There has also been increasing movement toward higher Hawaiian cultural awareness at U.H. Maui College, particularly with the archaeological research courses that are currently uncovering vital historical sites in Lahaina. Important also are language, hula, canoe and surfing courses that could be enriched in partnerships with Kamehameha Schools Maui. Malama pono indeed!
Perhaps most of all, U.H. Maui College offers a viable advanced education alternative to the emotional and financial trauma that Valley Isle, Molokai and Lanai families have had to endure throughout the ages in sending their children away to school. The philosophy that encouraged parents to send their 18-year-olds to the Mainland for college to “see the world” has been electrocuted by modern technology.
Now, with U.H. Maui College, Maui County kids will be able to earn their bachelor’s degrees with one foot in the sand.
As a sports junkie, I start to salivate in thinking about the athletic programs that could flourish at the college; let’s say, Division II level made up of our home grown sportsters.
Just think of the football team U.H. Maui could field with a defense with Kaluka Maiava at linebacker and Kaniela Tuipulotu and Simione Vehikite up front. They would fill War Memorial Stadium with challenges from West Coast colleges — money, honey.
How about a baseball team with Shane Victorino and Kurt Suzuki in the lineup — get outta here! A softball program with the likes of Kaleo Eldrege, Shannon Tabion and Tasha Pagdilao leading the way — ka-ching!
A women’s hoops team led by Maiki Viela, Kelci Fushikoshi and Dana Lynn Hooper-Juario in the backcourt and Malika Taufa in the post — it’s over!
A swim team led by Laura and Jack Pope — splashdown! Tennis with Jackie Owens — a lovefest! And remember, D-II schools can offer scholarships to lure even more quality student-athletes to consider U.H. Maui.
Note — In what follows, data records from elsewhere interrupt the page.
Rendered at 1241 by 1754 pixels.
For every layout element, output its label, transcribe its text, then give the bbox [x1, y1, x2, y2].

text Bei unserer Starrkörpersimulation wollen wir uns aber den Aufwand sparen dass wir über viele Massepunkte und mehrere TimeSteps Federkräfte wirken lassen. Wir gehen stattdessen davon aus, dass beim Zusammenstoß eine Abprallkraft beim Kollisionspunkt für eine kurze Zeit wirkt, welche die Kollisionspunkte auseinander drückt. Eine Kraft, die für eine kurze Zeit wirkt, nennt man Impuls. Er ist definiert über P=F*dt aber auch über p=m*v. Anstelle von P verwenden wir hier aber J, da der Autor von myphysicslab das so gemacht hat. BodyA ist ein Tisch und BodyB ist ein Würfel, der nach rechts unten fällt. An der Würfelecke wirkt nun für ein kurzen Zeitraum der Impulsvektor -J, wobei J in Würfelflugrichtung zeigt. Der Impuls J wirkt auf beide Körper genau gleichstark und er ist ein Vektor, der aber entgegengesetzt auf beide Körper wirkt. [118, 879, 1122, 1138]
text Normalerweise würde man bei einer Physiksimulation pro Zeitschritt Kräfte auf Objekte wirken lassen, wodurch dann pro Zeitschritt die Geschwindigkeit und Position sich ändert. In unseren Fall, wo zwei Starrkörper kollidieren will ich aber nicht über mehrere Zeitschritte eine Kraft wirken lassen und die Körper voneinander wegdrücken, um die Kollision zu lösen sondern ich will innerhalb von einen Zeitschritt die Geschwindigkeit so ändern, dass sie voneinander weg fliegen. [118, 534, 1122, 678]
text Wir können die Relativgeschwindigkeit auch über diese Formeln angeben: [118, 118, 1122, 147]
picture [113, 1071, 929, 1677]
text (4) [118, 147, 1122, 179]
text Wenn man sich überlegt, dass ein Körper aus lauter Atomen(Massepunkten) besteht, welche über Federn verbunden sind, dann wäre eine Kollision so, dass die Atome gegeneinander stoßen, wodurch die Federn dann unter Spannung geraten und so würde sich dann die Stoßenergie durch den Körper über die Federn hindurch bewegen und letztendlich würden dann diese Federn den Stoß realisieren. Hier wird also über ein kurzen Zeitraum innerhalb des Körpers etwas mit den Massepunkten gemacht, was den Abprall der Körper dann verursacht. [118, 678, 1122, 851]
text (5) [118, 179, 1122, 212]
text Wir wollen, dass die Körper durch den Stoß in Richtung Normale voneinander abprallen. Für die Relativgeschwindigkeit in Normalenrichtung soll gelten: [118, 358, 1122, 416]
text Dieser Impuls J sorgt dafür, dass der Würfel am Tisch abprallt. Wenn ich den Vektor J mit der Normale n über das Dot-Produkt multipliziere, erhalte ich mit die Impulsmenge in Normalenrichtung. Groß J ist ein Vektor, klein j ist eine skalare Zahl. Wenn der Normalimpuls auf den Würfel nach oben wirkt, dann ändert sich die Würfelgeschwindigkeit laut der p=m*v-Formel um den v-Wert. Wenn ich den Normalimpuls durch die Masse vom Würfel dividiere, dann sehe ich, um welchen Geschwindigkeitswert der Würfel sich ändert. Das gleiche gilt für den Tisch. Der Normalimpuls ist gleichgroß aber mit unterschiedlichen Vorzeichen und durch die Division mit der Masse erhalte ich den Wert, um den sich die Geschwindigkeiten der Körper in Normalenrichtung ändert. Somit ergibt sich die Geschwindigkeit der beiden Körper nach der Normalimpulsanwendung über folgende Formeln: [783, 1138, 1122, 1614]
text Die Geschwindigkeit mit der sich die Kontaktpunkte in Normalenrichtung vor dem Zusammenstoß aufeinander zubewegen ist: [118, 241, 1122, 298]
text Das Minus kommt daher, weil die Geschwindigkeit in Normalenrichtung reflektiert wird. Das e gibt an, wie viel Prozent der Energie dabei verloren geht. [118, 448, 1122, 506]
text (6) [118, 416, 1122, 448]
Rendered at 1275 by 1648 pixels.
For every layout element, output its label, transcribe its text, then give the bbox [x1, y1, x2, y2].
And that economic engine I spoke of earlier? Well, a few years back — still in the days of the robust world economy — California high school football teams were scheduling preseason games with the Maui schools. That brought hundreds of supporters, spending thousands of dollars, to play on the gridiron and stay at Valley Isle resorts.
Just think of the myriad of positive effects that a successful college football program here on Maui would have for all of us who call this little jewel of an island our home.
Congratulations to U.H. Maui College Chancellor Clyde Sakamoto for leading the way to this pot of gold called higher education.